How many of the lines below have "terminal" in them? Say the number and nothing more.

((

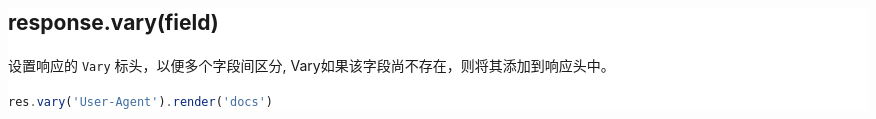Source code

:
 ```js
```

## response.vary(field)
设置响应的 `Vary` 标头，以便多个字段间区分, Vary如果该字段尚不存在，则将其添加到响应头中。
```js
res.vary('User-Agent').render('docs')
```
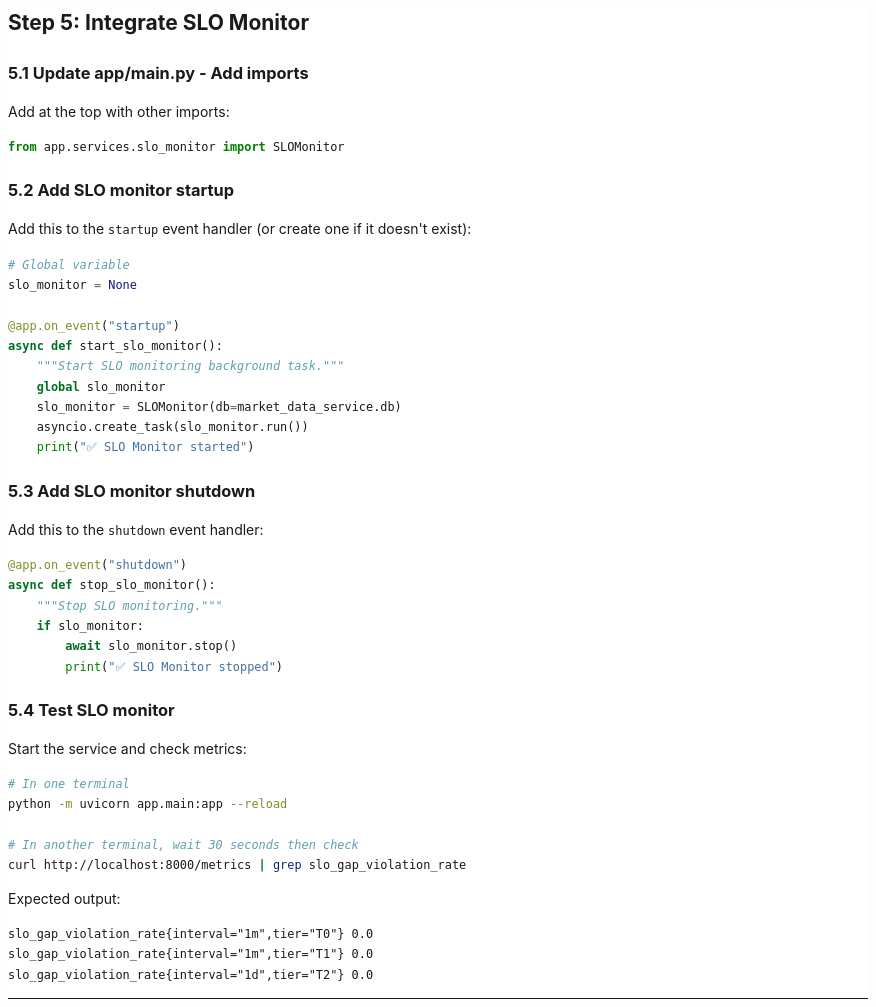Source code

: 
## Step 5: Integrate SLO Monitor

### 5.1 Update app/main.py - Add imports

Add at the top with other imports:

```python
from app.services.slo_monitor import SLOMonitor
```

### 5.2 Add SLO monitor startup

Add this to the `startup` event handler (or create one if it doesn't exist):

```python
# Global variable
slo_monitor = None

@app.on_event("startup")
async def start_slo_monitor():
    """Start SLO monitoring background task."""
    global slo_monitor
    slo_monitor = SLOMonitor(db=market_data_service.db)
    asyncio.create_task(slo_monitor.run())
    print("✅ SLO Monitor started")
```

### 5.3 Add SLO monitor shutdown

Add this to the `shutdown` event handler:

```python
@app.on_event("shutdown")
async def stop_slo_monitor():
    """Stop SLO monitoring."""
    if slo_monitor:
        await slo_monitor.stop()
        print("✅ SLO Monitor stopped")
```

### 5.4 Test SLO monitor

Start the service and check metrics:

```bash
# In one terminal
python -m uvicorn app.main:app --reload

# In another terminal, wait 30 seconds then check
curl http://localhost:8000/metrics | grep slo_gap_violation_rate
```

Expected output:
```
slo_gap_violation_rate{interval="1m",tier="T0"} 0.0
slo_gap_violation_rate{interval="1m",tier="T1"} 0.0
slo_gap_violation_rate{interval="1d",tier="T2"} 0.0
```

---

))
((

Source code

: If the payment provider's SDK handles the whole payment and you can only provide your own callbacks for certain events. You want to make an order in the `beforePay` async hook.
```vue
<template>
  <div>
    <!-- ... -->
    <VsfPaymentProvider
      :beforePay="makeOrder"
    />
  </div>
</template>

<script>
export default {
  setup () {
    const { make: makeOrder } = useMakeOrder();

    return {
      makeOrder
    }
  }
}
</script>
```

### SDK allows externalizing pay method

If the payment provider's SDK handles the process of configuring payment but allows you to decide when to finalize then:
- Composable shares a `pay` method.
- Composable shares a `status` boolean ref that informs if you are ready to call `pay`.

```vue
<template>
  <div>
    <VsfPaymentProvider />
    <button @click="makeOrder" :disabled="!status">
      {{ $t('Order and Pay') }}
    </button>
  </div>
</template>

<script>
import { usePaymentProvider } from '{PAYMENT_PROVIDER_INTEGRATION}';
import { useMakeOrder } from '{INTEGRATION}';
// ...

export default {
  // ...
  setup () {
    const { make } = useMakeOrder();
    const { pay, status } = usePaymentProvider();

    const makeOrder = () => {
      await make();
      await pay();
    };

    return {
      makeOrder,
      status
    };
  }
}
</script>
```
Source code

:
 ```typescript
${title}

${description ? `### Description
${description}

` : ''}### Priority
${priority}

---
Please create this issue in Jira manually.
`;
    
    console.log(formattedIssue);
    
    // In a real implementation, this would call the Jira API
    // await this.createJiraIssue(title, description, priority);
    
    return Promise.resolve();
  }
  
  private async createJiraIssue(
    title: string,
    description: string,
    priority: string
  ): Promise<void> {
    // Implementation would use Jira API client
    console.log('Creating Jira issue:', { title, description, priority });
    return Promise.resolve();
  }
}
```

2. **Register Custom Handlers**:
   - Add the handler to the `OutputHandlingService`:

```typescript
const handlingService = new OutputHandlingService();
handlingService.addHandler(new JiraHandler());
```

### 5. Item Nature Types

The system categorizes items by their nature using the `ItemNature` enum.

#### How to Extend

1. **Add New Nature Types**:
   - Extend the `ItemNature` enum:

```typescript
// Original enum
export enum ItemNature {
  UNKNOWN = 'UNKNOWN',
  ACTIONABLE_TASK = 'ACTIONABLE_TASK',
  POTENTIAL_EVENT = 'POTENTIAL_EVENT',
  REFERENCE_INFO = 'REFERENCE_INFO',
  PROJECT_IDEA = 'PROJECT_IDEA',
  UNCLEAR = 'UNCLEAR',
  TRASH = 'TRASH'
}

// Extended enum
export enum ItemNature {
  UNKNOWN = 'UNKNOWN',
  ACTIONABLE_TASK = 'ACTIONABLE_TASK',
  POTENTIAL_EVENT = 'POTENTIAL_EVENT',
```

))

ANSWER TO THIS EXERCISE:
2